Still, large financial institutions have ignored this clear market signal. A recent report from Rainforest Action Network and a coalition of environmental groups finds that the world’s top 60 banks poured $3.8 trillion into fossil fuels between 2016 and 2020. Again, this trend occurred in the five years after the Paris Agreement was signed. In fact, even as bank financing for fossil fuels declined sharply in 2020 as a result of the pandemic, those capital flows were still higher than they were in 2016.
Capital shifting course
Of course, the negative stock performance from fossil fuel companies set against the rising value of clean energy companies does offer evidence that financial markets are in fact beginning to price in the unfolding energy transition.

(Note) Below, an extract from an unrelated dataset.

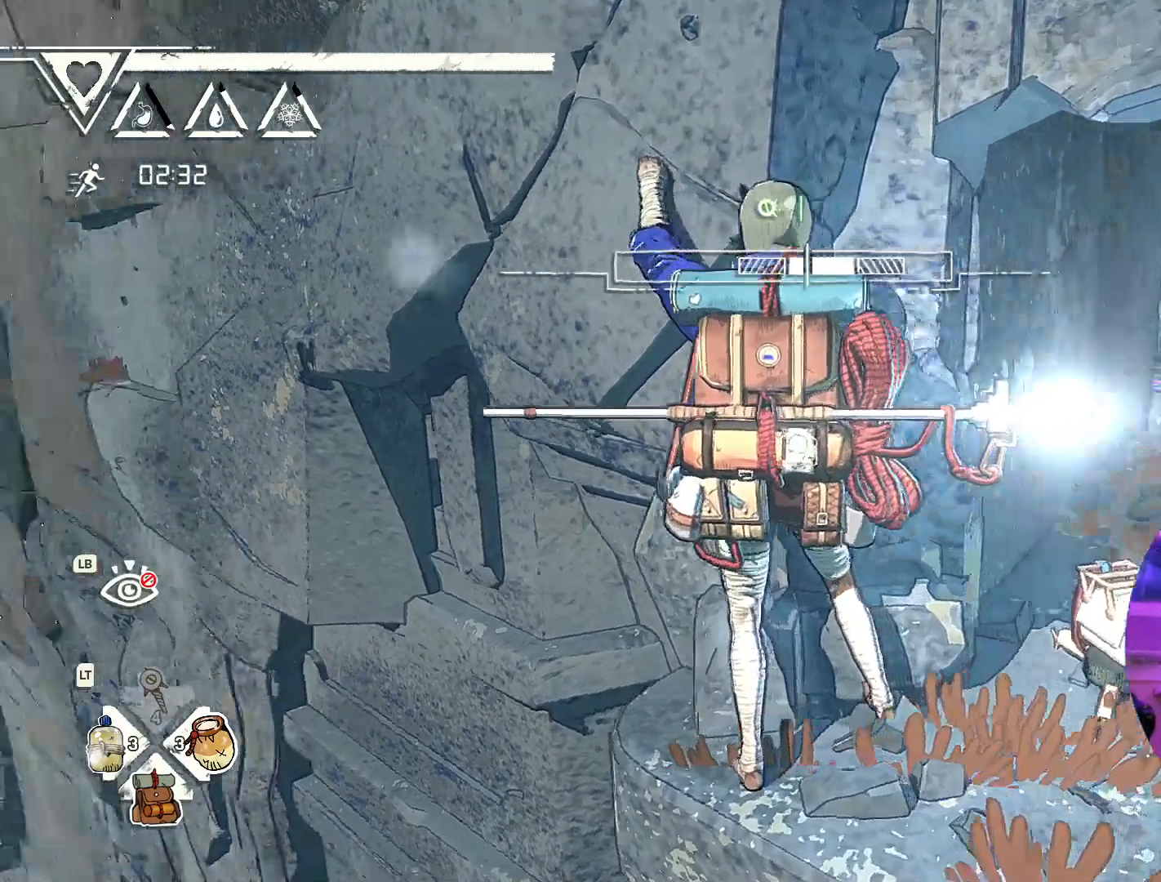
{"buttons": [], "left_stick": "center", "right_stick": "down-left", "events": [[317, "right_stick", "down-left"]]}
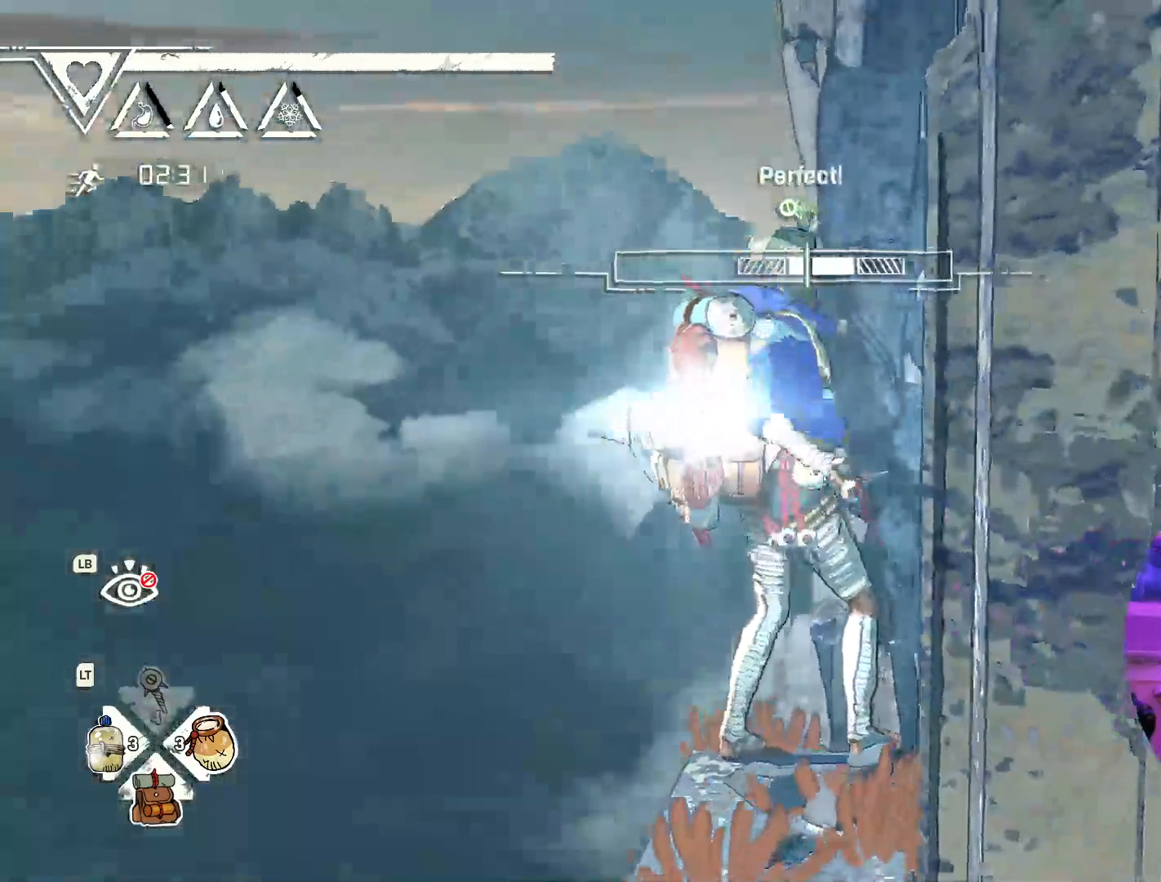
{"buttons": [], "left_stick": "center", "right_stick": "down", "events": [[33, "right_stick", "center"], [483, "right_stick", "down"]]}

In other words, to some extent financial markets have already begun to shun carbon-intensive industries and are shifting their investments toward renewables.
For example, while new fossil fuel equity issuance proceeds accounted for 12 percent of total proceeds in 2012, that share declined to 8 percent between 2014-2016, and down to less than 1 percent in 2020, according to Carbon Tracker. That suggests that financial markets are less likely to recapitalize an industry that has performed poorly, at least for the moment. “[T]he underlying trend could indicate that capital markets are increasingly difficult to access for fossil fuel producers,” Carbon Tracker wrote in its report.
Equity issuance for cleantech remains low, and has been below 1 percent of total issuance over the past decade, but those numbers surpassed fossil fuel issuance for the first time in 2020.
The start of 2021 has shown somewhat of a rebound of financing for oil and gas, rising in concert with the surge in crude oil prices. The first U.S. shale IPO since 2017 launched in March of this year. Vine Energy, a Texas-based pure-play Haynesville shale gas company, raised $301 million in its public offering, but the result was disappointing compared to what it had targeted.
The recent uptick in financing may be a blip compared to the larger forces at play. The “megatrend of the world transitioning away from fossil fuel usage and towards meeting the goals of the Paris Agreement seems here to stay, and even accelerating,” Carbon Tracker concluded.
For years, Carbon Tracker has been warning that excessive capital flows in fossil fuels, at a time when not only are governments signaling their climate ambition but also when the energy transition is clearly unfolding, would lead to stranded assets. Their new report shows that physical assets need not be stranded for them to turn out as bad investments. This is not a theoretical exercise – the past decade’s negative returns for so many fossil fuel companies demonstrate the risks, which are only going to be magnified going forward.